Ruines field This is what looks like the economics two years after the bankruptcy of Lehman Brothers, culminating to a still unfinished crisis. A crisis where economists have a heavy responsibility, because they were encouraged by their analyses a range of decisions and attitudes based on a simple but false idea: the market left to itself is always the best tool to achieve the best balance. Since then, there are more discussions on usefulness (in). Or their citations confessing their blindness, their convenience or their own systemic crisis.
Yet, there is still a Conference of economists. And, in the Congress, can even be found valuable insights. This was the case of the two conferences data Friday at the Colloquium of the French economic science Association (AFSE), which brings together academics and researchers from public institutions or private. Roger Guesnerie, Professor at the College of France, a diagnosis for the shot without complacency. It describes a balkanisée science, working on wrong assumptions. "Economists write models that are fun but which are unrealistic" - a still present through in some of the work presented at the Symposium. The man is certainly rational, as most researchers assume, but this rationality bute on limits. This is true in our decisions as in our expectations.
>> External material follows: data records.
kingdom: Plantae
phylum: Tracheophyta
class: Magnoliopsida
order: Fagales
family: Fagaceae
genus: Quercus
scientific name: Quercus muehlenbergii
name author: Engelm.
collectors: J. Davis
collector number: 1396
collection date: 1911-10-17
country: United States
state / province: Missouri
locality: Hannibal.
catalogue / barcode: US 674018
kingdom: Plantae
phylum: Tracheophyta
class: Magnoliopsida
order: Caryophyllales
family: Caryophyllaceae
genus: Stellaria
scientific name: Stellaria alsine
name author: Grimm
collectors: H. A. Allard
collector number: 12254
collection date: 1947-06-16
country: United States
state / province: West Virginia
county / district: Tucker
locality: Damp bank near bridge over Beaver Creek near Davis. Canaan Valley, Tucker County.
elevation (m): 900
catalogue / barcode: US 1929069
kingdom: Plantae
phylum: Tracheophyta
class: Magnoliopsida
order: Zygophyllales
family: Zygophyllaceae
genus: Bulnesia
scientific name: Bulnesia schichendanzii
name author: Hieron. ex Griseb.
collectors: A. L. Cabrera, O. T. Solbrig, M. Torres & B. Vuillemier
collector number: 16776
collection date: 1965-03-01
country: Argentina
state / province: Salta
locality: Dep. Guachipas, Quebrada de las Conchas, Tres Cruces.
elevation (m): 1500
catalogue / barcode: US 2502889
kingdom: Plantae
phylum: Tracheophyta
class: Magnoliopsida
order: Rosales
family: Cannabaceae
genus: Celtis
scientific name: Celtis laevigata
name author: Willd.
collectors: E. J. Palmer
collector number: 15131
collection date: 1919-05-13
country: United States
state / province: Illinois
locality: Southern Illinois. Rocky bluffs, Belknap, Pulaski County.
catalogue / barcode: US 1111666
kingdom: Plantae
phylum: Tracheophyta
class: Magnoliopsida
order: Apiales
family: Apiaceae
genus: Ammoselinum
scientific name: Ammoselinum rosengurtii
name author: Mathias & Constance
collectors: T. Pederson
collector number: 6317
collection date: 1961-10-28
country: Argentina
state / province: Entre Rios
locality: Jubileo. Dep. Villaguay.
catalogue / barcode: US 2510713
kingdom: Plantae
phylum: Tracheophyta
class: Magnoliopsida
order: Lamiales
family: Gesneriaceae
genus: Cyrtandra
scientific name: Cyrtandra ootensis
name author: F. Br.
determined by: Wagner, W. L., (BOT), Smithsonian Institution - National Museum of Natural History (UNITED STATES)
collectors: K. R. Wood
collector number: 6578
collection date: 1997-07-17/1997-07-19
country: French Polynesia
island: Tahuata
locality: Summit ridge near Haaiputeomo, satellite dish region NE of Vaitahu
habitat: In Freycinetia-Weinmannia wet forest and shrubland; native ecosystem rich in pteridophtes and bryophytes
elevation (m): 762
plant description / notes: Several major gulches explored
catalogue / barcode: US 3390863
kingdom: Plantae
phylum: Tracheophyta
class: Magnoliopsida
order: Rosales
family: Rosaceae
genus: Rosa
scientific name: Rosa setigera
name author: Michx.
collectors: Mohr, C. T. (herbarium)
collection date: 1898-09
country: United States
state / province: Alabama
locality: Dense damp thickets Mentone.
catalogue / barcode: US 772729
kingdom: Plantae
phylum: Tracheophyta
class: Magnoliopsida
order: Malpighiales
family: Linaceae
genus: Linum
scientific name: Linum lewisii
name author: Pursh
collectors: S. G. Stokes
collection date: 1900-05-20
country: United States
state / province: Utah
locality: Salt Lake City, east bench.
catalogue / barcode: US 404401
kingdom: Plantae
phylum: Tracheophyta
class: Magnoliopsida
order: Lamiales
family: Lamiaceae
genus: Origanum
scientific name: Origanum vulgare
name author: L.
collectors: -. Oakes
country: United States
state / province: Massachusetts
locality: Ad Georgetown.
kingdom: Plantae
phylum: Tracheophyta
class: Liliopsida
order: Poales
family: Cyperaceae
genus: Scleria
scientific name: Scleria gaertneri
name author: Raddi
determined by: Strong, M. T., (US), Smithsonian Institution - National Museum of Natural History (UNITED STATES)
Or the "incredible" of the rational expectations hypothesis has been at the heart of the apparatus that has emerged since the end of the 1960s, and who had disqualified public action. The era of John Maynard Keynes, 1930s to the 1960s, was succeeded by Milton Friedman, 1970s to the end of the 2000s. The disaster shows that it is time to move on.

André Cartapanis, Professor at Sciences po Aix and President of the AFSE, precisely explained that there is life beyond the field of ruins. Just look to previously considered authors as part of the vieillerie or heresy. There are actually three lines of research to understand what happened. First, the historians such as Charles Kindleberger or recently Kenneth Rogoff and Carmen Reinhart. Their works show how, many times in history, an excess of confidence resulted in a climate often deregulation, undervaluation of risk, a credit boom and a runaway debt leading to a crash.
Then, the theorists of the instability. As early as 1802, the British Henry Thornton had theorized the Bank contagion and liquidity crisis: "If defiance spread, the caution is that it neglects the small benefit of an interest of a few days and that his supply of banknotes ready to deal with the necessary time." A century later, the Swedish Knut Wicksell analyzed the "cumulative process" that develops in the finance, amplifying the booms and falls. Keynes, he stated that "the risk of a predominance of speculation tends to grow as the Organization of the markets is progressing". More recently, researchers, including Roger Guesnerie, showed how the speculation could be destabilizing. Third line: those who throw bridges between economy and finance at the global level, dissecting the links between individual behaviour and collective risks. The unorthodox French Michel Aglietta here leads the most exciting work.
Economists will now have to gather that Willem Buiter, a former Bank of England became "chief economist" of the Citigroup Bank, called the "Potpourri" of theories, which could add the "animal spirits" of George Akerlof and Robert Shiller. The "macrofinance" born of the "great recession" as macroeconomics was born of the great depression. Macrofinance articulated to macroeconomics, which will naturally be macro-prudential regulations that emerge in the G20 and others. But it will not suffice. To explain the world, to turn better, to become almost as useful as the dentists cited as an example by Keynes, economists will also be evidence of a quality which has not smothered so far: humility, before the men and the facts.